Can you quote all the data below word for word, leaving out the pictures?

----------

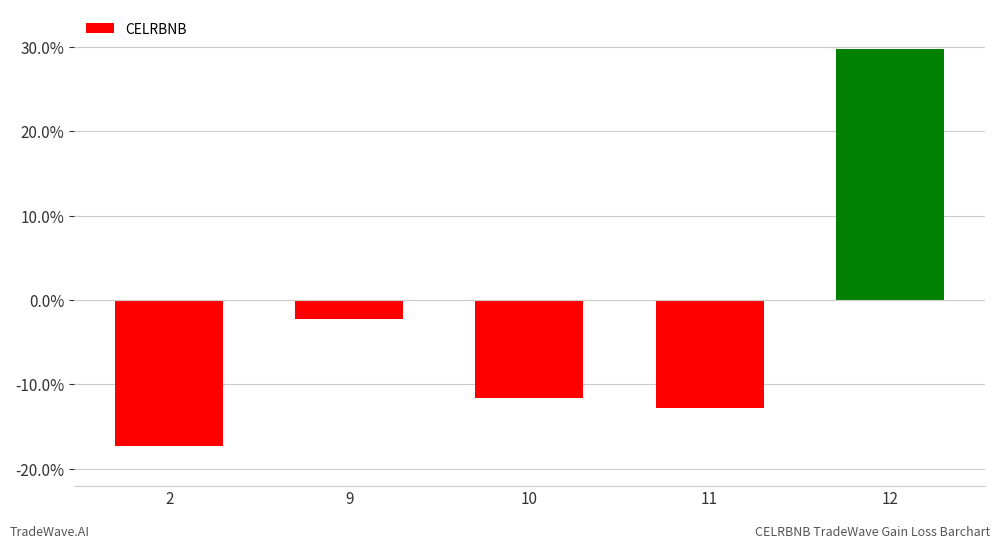

Reading right to left, extract all data points from this chart.

12=29.7	11=-12.8	10=-11.6	9=-2.2	2=-17.3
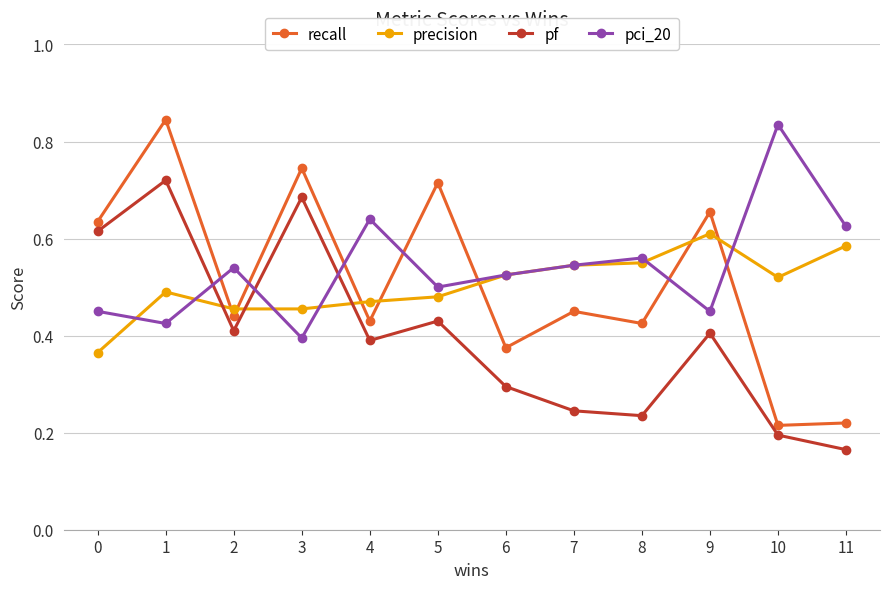

Which series has the widest spread of values?

recall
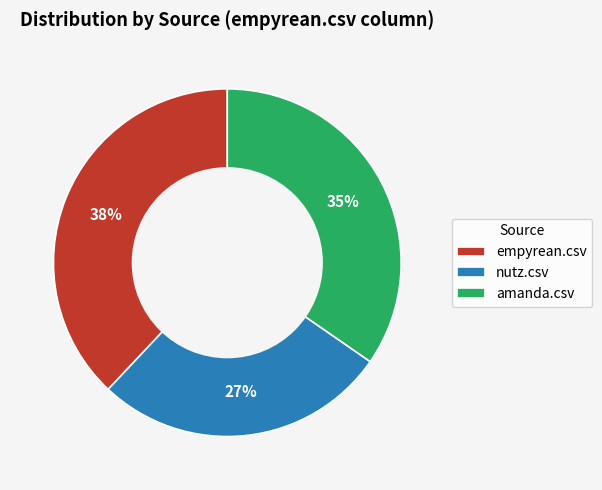

Which has a higher value, nutz.csv or empyrean.csv?

empyrean.csv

----------

* **COMPLETED EXERCISE**
Reading right to left, extract all data points from this chart.

12=29.7	11=-12.8	10=-11.6	9=-2.2	2=-17.3

Which series has the widest spread of values?

recall

Which has a higher value, nutz.csv or empyrean.csv?

empyrean.csv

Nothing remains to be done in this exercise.